Hob could only guess at what was going on twenty feet below in those galloping waves; with each minute, 827 was drifting down upon the outlying islet. Hob would have to lift her soon or the blades would be at risk. These two-hundred-foot winch wires were good news, providing he could plumb the casualty.

‘Hooked on.’ The observer could not conceal the tension in his voice.

‘Hoisting.’

It seemed ages before they rumpled the pathetic little figure over the lip of the door. From the terse snippets through the intercom, Hob heard that the observer was giving the girl expelled air resuscitation.

‘She’s alive, but only just,’ the observer reported a few minutes later. ‘Her puppy’s still in the canoe.’

Hob was tense, watching the jagged needles of the rock-face creeping nearer. A cloud of gulls shivered against the ironstone, their squawking protestations inaudible from where Hob sat immobile inside his perspex cockpit. All depended upon the speed of the winchman, and the relative value of a puppy’s life against Ł2 1/2 millions’ worth of chopper and five lives.

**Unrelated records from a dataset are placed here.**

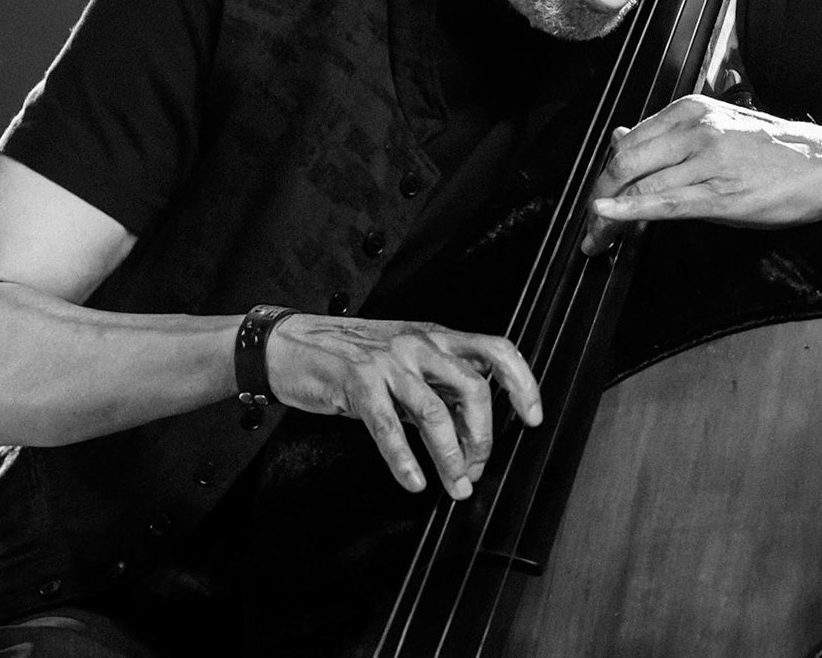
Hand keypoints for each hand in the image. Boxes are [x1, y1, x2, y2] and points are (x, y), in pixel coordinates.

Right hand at [264, 315, 542, 499]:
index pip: (495, 351)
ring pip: (435, 413)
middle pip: (472, 389)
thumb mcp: (403, 359)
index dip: (521, 384)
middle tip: (475, 469)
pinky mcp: (358, 383)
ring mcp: (388, 362)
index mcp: (435, 337)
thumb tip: (474, 426)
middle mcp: (418, 344)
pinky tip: (413, 481)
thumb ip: (438, 383)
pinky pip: (389, 428)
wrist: (290, 344)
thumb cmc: (349, 355)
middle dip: (482, 438)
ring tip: (454, 485)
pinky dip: (405, 461)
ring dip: (450, 457)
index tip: (532, 418)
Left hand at [582, 93, 821, 253]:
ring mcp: (707, 161)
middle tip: (589, 229)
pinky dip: (629, 211)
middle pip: (624, 163)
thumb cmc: (773, 151)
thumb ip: (667, 135)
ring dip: (609, 218)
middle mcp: (695, 130)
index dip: (604, 175)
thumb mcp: (717, 128)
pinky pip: (665, 203)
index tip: (595, 200)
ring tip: (597, 241)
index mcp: (690, 110)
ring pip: (639, 186)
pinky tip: (607, 218)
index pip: (628, 142)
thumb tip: (618, 137)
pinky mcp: (721, 194)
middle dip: (598, 198)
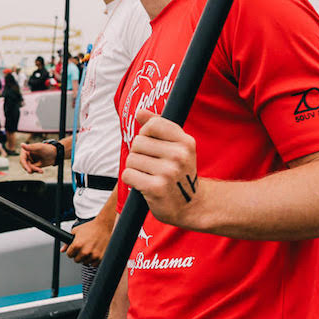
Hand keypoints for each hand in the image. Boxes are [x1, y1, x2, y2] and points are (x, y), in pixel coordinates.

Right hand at [19, 142, 55, 173]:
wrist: (55, 154)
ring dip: (35, 170)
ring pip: (29, 168)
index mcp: (26, 150)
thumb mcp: (39, 148)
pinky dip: (36, 171)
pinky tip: (41, 171)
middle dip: (31, 168)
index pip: (22, 159)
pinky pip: (33, 170)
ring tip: (41, 170)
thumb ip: (30, 147)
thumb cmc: (47, 149)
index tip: (29, 170)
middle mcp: (27, 156)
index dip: (24, 165)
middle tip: (38, 170)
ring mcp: (30, 161)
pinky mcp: (33, 165)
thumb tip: (21, 144)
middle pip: (25, 165)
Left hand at [64, 218, 112, 265]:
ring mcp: (93, 255)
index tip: (74, 250)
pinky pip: (93, 264)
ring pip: (85, 263)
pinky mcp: (100, 257)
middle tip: (82, 249)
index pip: (69, 255)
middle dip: (78, 255)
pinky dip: (93, 260)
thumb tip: (63, 250)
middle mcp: (85, 251)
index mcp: (77, 244)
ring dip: (86, 258)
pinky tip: (94, 253)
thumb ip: (67, 242)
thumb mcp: (76, 231)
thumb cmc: (91, 227)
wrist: (104, 226)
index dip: (71, 251)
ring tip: (89, 250)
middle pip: (76, 260)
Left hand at [120, 110, 201, 228]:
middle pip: (138, 142)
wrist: (190, 205)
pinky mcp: (156, 188)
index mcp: (186, 142)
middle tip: (152, 166)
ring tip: (149, 176)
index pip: (152, 125)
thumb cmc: (178, 173)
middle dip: (139, 154)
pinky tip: (144, 185)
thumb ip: (158, 127)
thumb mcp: (176, 147)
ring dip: (135, 168)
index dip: (146, 135)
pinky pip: (127, 174)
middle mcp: (179, 155)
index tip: (153, 147)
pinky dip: (131, 180)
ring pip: (131, 159)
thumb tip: (140, 112)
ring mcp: (168, 172)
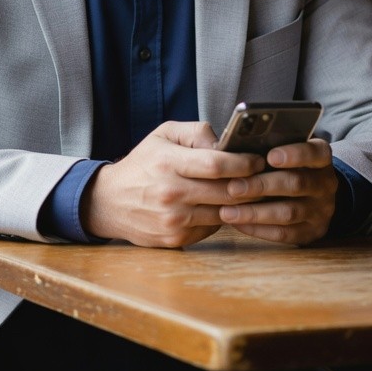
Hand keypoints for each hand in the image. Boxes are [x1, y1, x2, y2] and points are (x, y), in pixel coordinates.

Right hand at [81, 120, 265, 246]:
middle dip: (251, 185)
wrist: (109, 202)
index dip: (244, 163)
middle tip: (262, 178)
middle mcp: (171, 193)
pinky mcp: (175, 238)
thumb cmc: (142, 164)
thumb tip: (226, 143)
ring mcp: (173, 220)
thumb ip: (197, 132)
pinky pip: (212, 229)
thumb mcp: (163, 135)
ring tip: (245, 192)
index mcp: (168, 162)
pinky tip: (220, 207)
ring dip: (239, 204)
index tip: (257, 161)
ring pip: (223, 213)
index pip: (217, 164)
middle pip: (227, 191)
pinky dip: (219, 218)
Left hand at [217, 139, 337, 244]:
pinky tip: (238, 223)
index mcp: (321, 159)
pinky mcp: (311, 232)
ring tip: (227, 212)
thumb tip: (227, 149)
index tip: (270, 156)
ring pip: (289, 212)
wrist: (310, 198)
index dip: (294, 154)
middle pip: (296, 183)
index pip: (315, 153)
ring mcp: (321, 210)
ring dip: (255, 212)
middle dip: (261, 186)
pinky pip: (284, 233)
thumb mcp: (283, 153)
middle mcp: (326, 184)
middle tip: (232, 188)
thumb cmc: (286, 169)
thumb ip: (264, 149)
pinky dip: (259, 229)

‘Go to the back,’ Hob said to the second pilot. ‘I’ve got her.’ Out of the corner of his eye he glimpsed the sub unsnapping his harness, then picking his way though the maze of sensitive controls as if he was tiptoeing across red-hot needles. Half a minute later, the observer was crouching over his unconscious patient, while the sub lowered Hermann; less than a minute, and the puppy was recovered. The blade tips seemed to be scraping the tufts of sea pinks which sprinkled the gull colony. The observer shouted, hurting Hob’s ears: ‘That’s it, Hob. Both inboard. Shutting the door.’

Hob Gamble eased the cab to seaward, saw the darker blue of the deeper water gliding beneath his feet. He gently pulled her up to fifty feet, then waited for them in the back to sort themselves out and the second pilot to regain his seat.

As soon as the observer had given a heading Sea King 827 was on her way, forging ahead at 120 knots across the rolling countryside towards Truro.

Apart from the stereotyped drill for conversation, Hob silently coaxed the Sea King to her limits, the machine canted forwards to thrust up Carrick Roads towards the narrowing banks of the River Fal. Then came the rounded, dark woods lapping the muddy banks; the creeks and the fields — and, at last, the buildings of Treliske hospital appeared suddenly in front of him.

He touched down 827 with more of a jolt than usual. The waiting stretchermen took the child away quickly, clamping an oxygen mask over the tiny, blue face.

‘Back to base, Hob,’ the observer reported. ‘We’re wanted on the VIP spot by 1125: you’d better get a shift on.’